In the entertainment industry, "shaking things up" is a euphemism for firing almost everyone in sight and bringing in an almost entirely new team, generally for a TV station only retaining the upper, mid-level management and some of the more popular on-air reporters, but typically not the anchors.
Note I said "not renew." Let me add two more facts: Brad Hicks is white, and the anchor who replaced Mr. Hicks is African-American, T.J. Holmes, now at CNN.
Here are the Court's rulings on those two facts: First, "where the plaintiff does not belong to a racial minority or other traditionally protected class, no universally accepted statement of the standard for establishing a prima facie case exists. There is currently a split among the federal courts that have taken a position on this issue. Five circuits apply an increased burden upon a White plaintiff, requiring a showing of 'additional background circumstances' to support the suspicion of discriminatory intent. "
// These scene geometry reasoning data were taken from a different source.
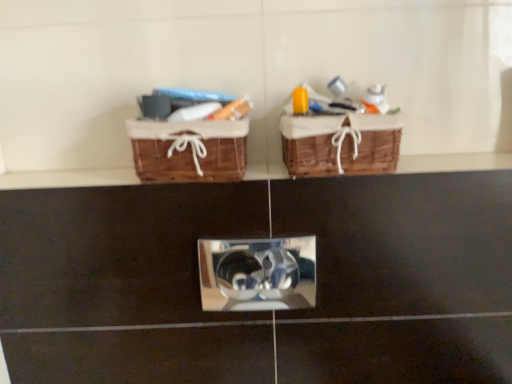
Find the location of a particular element. The width and height of the screenshot is (512, 384). woven brown picnic basket at upper center, which appears as the 2th picnic basket when viewed from the right is located at coordinates (189, 150).

Measure the distance between point (140,161) and camera.

Point (140,161) and camera are 33.43 inches apart.

Describe the element at coordinates (189, 150) in the screenshot. I see `woven brown picnic basket at upper center, which is counted as the first picnic basket, starting from the left` at that location.

This screenshot has height=384, width=512. What do you see at coordinates (341, 144) in the screenshot?
I see `woven brown picnic basket at upper center, which is counted as the 1th picnic basket, starting from the right` at bounding box center [341, 144].

This screenshot has width=512, height=384. I want to click on woven brown picnic basket at upper center, the second picnic basket when ordered from left to right, so click(x=341, y=144).

Locate an element on the screen. The height and width of the screenshot is (384, 512). woven brown picnic basket at upper center, which is counted as the first picnic basket, starting from the left is located at coordinates (189, 150).

Visually, is woven brown picnic basket at upper center, which is counted as the 1th picnic basket, starting from the right, positioned to the left or to the right of woven brown picnic basket at upper center, which appears as the 2th picnic basket when viewed from the right?

woven brown picnic basket at upper center, which is counted as the 1th picnic basket, starting from the right, is positioned on woven brown picnic basket at upper center, which appears as the 2th picnic basket when viewed from the right,'s right side.

In the scene shown: Which object is further away from the camera, woven brown picnic basket at upper center, which is counted as the 1th picnic basket, starting from the right, or woven brown picnic basket at upper center, which appears as the 2th picnic basket when viewed from the right?

woven brown picnic basket at upper center, which appears as the 2th picnic basket when viewed from the right, is behind.

Considering the points (348, 134) and (178, 142), which point is behind, point (348, 134) or point (178, 142)?

Positioned behind is point (348, 134).

From the image's perspective, is woven brown picnic basket at upper center, which is counted as the 1th picnic basket, starting from the right, above or below woven brown picnic basket at upper center, which is counted as the first picnic basket, starting from the left?

woven brown picnic basket at upper center, which is counted as the 1th picnic basket, starting from the right, is above woven brown picnic basket at upper center, which is counted as the first picnic basket, starting from the left.

From a real-world perspective, is woven brown picnic basket at upper center, the second picnic basket when ordered from left to right, positioned under woven brown picnic basket at upper center, which is counted as the first picnic basket, starting from the left, based on gravity?

Incorrect, from a real-world perspective, woven brown picnic basket at upper center, the second picnic basket when ordered from left to right, is higher than woven brown picnic basket at upper center, which is counted as the first picnic basket, starting from the left.

Can you confirm if woven brown picnic basket at upper center, the second picnic basket when ordered from left to right, is wider than woven brown picnic basket at upper center, which appears as the 2th picnic basket when viewed from the right?

Yes.

Considering the sizes of objects woven brown picnic basket at upper center, which is counted as the 1th picnic basket, starting from the right, and woven brown picnic basket at upper center, which is counted as the first picnic basket, starting from the left, in the image provided, who is taller, woven brown picnic basket at upper center, which is counted as the 1th picnic basket, starting from the right, or woven brown picnic basket at upper center, which is counted as the first picnic basket, starting from the left,?

With more height is woven brown picnic basket at upper center, which is counted as the 1th picnic basket, starting from the right.

In the scene shown: Considering the sizes of objects woven brown picnic basket at upper center, the second picnic basket when ordered from left to right, and woven brown picnic basket at upper center, which is counted as the first picnic basket, starting from the left, in the image provided, who is smaller, woven brown picnic basket at upper center, the second picnic basket when ordered from left to right, or woven brown picnic basket at upper center, which is counted as the first picnic basket, starting from the left,?

With smaller size is woven brown picnic basket at upper center, which is counted as the first picnic basket, starting from the left.

Could woven brown picnic basket at upper center, which is counted as the first picnic basket, starting from the left, be considered to be inside woven brown picnic basket at upper center, the second picnic basket when ordered from left to right?

No, woven brown picnic basket at upper center, the second picnic basket when ordered from left to right, does not contain woven brown picnic basket at upper center, which is counted as the first picnic basket, starting from the left.

Are woven brown picnic basket at upper center, the second picnic basket when ordered from left to right, and woven brown picnic basket at upper center, which appears as the 2th picnic basket when viewed from the right, far apart?

No, woven brown picnic basket at upper center, the second picnic basket when ordered from left to right, is in close proximity to woven brown picnic basket at upper center, which appears as the 2th picnic basket when viewed from the right.

Is woven brown picnic basket at upper center, the second picnic basket when ordered from left to right, aimed at woven brown picnic basket at upper center, which is counted as the first picnic basket, starting from the left?

No, woven brown picnic basket at upper center, the second picnic basket when ordered from left to right, is not facing towards woven brown picnic basket at upper center, which is counted as the first picnic basket, starting from the left.

Where is `picnic basket behind the woven brown picnic basket at upper center, which is counted as the 1th picnic basket, starting from the right`? picnic basket behind the woven brown picnic basket at upper center, which is counted as the 1th picnic basket, starting from the right is located at coordinates (189, 150).

Which is more to the right, woven brown picnic basket at upper center, which is counted as the first picnic basket, starting from the left, or woven brown picnic basket at upper center, the second picnic basket when ordered from left to right?

woven brown picnic basket at upper center, the second picnic basket when ordered from left to right.

Considering the positions of objects woven brown picnic basket at upper center, which appears as the 2th picnic basket when viewed from the right, and woven brown picnic basket at upper center, which is counted as the 1th picnic basket, starting from the right, in the image provided, who is behind, woven brown picnic basket at upper center, which appears as the 2th picnic basket when viewed from the right, or woven brown picnic basket at upper center, which is counted as the 1th picnic basket, starting from the right,?

woven brown picnic basket at upper center, which appears as the 2th picnic basket when viewed from the right, is further away from the camera.

Does point (233, 135) appear closer or farther from the camera than point (386, 143)?

Clearly, point (233, 135) is closer to the camera than point (386, 143).

From the image's perspective, which one is positioned higher, woven brown picnic basket at upper center, which appears as the 2th picnic basket when viewed from the right, or woven brown picnic basket at upper center, the second picnic basket when ordered from left to right?

woven brown picnic basket at upper center, the second picnic basket when ordered from left to right, appears higher in the image.

From a real-world perspective, is woven brown picnic basket at upper center, which is counted as the first picnic basket, starting from the left, on top of woven brown picnic basket at upper center, which is counted as the 1th picnic basket, starting from the right?

No, from a real-world perspective, woven brown picnic basket at upper center, which is counted as the first picnic basket, starting from the left, is not over woven brown picnic basket at upper center, which is counted as the 1th picnic basket, starting from the right

Which of these two, woven brown picnic basket at upper center, which appears as the 2th picnic basket when viewed from the right, or woven brown picnic basket at upper center, which is counted as the 1th picnic basket, starting from the right, is thinner?

Thinner between the two is woven brown picnic basket at upper center, which appears as the 2th picnic basket when viewed from the right.

In terms of height, does woven brown picnic basket at upper center, which is counted as the first picnic basket, starting from the left, look taller or shorter compared to woven brown picnic basket at upper center, the second picnic basket when ordered from left to right?

In the image, woven brown picnic basket at upper center, which is counted as the first picnic basket, starting from the left, appears to be shorter than woven brown picnic basket at upper center, the second picnic basket when ordered from left to right.

Considering the relative sizes of woven brown picnic basket at upper center, which appears as the 2th picnic basket when viewed from the right, and woven brown picnic basket at upper center, which is counted as the 1th picnic basket, starting from the right, in the image provided, is woven brown picnic basket at upper center, which appears as the 2th picnic basket when viewed from the right, smaller than woven brown picnic basket at upper center, which is counted as the 1th picnic basket, starting from the right,?

Yes, woven brown picnic basket at upper center, which appears as the 2th picnic basket when viewed from the right, is smaller than woven brown picnic basket at upper center, which is counted as the 1th picnic basket, starting from the right.

Would you say woven brown picnic basket at upper center, the second picnic basket when ordered from left to right, is part of woven brown picnic basket at upper center, which is counted as the first picnic basket, starting from the left,'s contents?

No, woven brown picnic basket at upper center, which is counted as the first picnic basket, starting from the left, does not contain woven brown picnic basket at upper center, the second picnic basket when ordered from left to right.

Based on the photo, is woven brown picnic basket at upper center, which is counted as the first picnic basket, starting from the left, far away from woven brown picnic basket at upper center, which is counted as the 1th picnic basket, starting from the right?

No, woven brown picnic basket at upper center, which is counted as the first picnic basket, starting from the left, is not far away from woven brown picnic basket at upper center, which is counted as the 1th picnic basket, starting from the right.

Does woven brown picnic basket at upper center, which appears as the 2th picnic basket when viewed from the right, turn towards woven brown picnic basket at upper center, which is counted as the 1th picnic basket, starting from the right?

No, woven brown picnic basket at upper center, which appears as the 2th picnic basket when viewed from the right, does not turn towards woven brown picnic basket at upper center, which is counted as the 1th picnic basket, starting from the right.

This screenshot has width=512, height=384. I want to click on picnic basket above the woven brown picnic basket at upper center, which appears as the 2th picnic basket when viewed from the right (from a real-world perspective), so click(x=341, y=144).

At what (x,y) coordinates should I click in order to perform the action: click on picnic basket in front of the woven brown picnic basket at upper center, which is counted as the first picnic basket, starting from the left. Please return your answer as a coordinate pair (x, y). Looking at the image, I should click on (341, 144).

Where is `picnic basket below the woven brown picnic basket at upper center, the second picnic basket when ordered from left to right (from a real-world perspective)`? picnic basket below the woven brown picnic basket at upper center, the second picnic basket when ordered from left to right (from a real-world perspective) is located at coordinates (189, 150).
Second, "Plaintiff alleged that defendants' decision not to retain him was motivated by the desire to place an African-American in the 5:00 p.m. anchor position. In their moving papers defendants produced evidence to show that Sanders's reason for refusing to negotiate a new contract with plaintiff was unrelated to his race. According to defendants, plaintiff did not project the style or personality Sanders wanted in a KNTV news anchor."
The Court accepted the TV station's reason, and didn't believe the Hicks was able to overcome their reason by showing a discriminatory intent. The Court ruled the station hired and fired others without regard to race.
Sanders' techniques at the station worked. The station received 28 Emmy nominations in 2005. You can check out Brad Hicks' blog, as well. He too won NBC News, the U.S. Coast Guard, and The National Water Safety Congress, as well as multiple Emmy Awards, and awards from the Associated Press.